▶ **What to work on**
State the number of lines in the following data that contain the string "Jolly", and nothing else.

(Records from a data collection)
"""
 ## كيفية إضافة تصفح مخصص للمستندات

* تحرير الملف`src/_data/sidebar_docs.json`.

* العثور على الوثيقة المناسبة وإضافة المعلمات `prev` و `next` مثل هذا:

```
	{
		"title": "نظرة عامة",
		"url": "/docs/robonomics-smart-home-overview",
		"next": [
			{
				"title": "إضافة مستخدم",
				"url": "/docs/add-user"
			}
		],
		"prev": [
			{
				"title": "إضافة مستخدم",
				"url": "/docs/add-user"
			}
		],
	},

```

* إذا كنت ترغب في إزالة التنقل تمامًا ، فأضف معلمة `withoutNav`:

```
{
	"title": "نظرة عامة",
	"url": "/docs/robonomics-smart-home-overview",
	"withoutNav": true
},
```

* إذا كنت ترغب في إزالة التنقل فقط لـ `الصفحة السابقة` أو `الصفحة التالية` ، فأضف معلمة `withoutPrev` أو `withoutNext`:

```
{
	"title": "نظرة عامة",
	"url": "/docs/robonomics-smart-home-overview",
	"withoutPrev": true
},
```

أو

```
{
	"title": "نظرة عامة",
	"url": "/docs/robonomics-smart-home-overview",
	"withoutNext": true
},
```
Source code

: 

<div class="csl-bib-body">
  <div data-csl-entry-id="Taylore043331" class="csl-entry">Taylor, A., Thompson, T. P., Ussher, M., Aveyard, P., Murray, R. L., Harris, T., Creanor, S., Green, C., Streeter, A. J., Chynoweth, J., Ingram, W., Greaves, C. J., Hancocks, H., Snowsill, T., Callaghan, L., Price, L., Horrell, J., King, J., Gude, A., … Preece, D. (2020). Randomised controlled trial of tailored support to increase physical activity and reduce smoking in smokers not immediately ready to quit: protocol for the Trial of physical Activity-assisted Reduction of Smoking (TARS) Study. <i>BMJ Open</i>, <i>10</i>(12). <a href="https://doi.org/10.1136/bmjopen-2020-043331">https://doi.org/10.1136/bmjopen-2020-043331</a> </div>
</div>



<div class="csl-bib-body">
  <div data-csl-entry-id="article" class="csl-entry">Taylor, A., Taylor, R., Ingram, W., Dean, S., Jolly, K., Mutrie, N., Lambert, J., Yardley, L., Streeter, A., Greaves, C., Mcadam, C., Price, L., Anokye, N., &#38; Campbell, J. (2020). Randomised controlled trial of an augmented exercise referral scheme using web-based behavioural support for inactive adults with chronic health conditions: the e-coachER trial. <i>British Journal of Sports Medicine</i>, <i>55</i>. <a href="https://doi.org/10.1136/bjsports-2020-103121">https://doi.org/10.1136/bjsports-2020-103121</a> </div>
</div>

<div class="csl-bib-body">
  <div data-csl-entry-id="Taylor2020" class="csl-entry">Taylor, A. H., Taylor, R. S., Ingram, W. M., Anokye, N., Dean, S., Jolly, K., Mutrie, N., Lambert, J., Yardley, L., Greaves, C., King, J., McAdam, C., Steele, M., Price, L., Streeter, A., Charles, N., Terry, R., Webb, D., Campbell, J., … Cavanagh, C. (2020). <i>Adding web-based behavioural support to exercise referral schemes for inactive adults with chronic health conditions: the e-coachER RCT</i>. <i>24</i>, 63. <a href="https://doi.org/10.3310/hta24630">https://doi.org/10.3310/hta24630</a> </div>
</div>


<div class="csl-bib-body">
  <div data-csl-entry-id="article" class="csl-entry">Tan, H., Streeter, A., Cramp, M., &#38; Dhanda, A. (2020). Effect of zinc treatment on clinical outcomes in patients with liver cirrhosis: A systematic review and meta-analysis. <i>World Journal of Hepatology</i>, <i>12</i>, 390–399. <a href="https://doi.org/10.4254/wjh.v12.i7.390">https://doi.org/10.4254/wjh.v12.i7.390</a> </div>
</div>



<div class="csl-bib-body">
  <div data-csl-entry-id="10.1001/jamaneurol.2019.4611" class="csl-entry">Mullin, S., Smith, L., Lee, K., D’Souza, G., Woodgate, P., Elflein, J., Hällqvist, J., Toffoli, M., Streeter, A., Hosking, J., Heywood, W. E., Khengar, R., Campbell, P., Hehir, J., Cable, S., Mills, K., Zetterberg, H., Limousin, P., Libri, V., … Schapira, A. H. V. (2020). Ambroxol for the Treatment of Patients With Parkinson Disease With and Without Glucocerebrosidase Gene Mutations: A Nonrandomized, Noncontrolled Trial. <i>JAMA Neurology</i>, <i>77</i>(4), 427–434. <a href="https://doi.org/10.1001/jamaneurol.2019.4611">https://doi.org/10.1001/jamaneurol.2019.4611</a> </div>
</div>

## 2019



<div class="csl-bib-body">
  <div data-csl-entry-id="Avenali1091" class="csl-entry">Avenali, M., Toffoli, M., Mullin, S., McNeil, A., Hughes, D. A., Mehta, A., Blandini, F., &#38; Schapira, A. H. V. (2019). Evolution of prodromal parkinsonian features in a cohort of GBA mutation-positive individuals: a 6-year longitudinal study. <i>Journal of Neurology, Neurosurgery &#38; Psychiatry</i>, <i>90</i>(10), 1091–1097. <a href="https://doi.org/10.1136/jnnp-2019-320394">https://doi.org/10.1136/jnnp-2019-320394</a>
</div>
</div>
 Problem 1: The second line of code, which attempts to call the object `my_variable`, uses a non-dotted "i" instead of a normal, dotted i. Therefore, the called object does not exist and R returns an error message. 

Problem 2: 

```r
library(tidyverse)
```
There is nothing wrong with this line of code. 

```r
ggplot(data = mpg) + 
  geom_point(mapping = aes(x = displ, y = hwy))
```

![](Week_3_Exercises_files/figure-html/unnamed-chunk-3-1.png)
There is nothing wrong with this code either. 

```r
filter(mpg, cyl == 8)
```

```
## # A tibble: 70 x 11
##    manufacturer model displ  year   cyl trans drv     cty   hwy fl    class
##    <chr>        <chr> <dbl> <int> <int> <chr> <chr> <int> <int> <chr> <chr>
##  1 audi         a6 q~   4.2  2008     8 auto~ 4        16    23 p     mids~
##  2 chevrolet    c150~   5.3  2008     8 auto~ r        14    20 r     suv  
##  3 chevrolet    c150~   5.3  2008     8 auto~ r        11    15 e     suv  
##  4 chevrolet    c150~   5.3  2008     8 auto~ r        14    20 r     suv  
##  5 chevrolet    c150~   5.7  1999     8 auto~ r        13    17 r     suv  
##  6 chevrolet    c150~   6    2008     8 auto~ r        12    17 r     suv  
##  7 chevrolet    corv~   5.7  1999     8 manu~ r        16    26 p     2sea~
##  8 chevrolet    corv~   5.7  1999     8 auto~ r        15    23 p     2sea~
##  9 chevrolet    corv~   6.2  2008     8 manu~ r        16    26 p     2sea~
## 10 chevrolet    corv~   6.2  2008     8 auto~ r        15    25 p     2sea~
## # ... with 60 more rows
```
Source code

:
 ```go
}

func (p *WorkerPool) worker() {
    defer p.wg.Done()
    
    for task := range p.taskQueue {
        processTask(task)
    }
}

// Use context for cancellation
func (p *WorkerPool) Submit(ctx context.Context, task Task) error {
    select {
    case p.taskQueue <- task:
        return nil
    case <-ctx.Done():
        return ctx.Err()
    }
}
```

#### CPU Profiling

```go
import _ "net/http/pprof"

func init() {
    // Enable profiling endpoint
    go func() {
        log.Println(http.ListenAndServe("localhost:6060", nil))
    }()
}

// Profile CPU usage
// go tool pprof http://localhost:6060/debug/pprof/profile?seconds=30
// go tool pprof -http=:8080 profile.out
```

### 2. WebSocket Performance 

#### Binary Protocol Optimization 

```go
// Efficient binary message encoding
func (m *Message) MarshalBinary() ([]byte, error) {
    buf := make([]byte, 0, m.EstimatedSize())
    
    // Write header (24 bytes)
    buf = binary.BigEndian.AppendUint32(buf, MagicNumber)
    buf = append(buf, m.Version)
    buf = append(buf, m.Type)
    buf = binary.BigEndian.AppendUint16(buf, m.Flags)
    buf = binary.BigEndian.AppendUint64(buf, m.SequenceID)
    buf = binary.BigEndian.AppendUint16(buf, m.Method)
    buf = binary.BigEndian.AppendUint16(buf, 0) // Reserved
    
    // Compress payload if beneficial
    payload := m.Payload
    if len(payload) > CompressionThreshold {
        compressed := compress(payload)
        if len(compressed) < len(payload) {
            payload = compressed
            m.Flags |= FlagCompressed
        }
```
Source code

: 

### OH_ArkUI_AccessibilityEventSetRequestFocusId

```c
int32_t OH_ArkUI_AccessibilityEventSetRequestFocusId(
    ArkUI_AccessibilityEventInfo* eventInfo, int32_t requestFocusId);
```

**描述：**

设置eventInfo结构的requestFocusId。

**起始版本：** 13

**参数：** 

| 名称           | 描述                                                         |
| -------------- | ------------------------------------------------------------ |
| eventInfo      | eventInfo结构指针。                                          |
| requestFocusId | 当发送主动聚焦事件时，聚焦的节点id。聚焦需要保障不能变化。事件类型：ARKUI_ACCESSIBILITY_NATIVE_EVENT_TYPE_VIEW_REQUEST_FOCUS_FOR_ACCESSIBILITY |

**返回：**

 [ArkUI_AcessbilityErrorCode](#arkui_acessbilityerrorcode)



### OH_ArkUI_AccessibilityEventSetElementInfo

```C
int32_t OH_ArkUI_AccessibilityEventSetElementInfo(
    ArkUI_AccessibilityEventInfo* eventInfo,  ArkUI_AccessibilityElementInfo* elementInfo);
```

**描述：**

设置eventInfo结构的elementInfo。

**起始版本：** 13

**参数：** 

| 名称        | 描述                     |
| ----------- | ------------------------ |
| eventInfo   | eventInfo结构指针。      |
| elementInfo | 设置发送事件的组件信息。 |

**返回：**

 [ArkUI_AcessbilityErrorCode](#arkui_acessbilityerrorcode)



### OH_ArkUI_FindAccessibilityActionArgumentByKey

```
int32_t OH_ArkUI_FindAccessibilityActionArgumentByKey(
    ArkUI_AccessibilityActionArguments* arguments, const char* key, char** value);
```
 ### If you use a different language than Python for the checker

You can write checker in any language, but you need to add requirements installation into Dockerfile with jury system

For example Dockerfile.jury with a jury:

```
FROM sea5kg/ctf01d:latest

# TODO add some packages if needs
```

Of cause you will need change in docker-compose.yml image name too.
"""
▶ **Result for this task**
2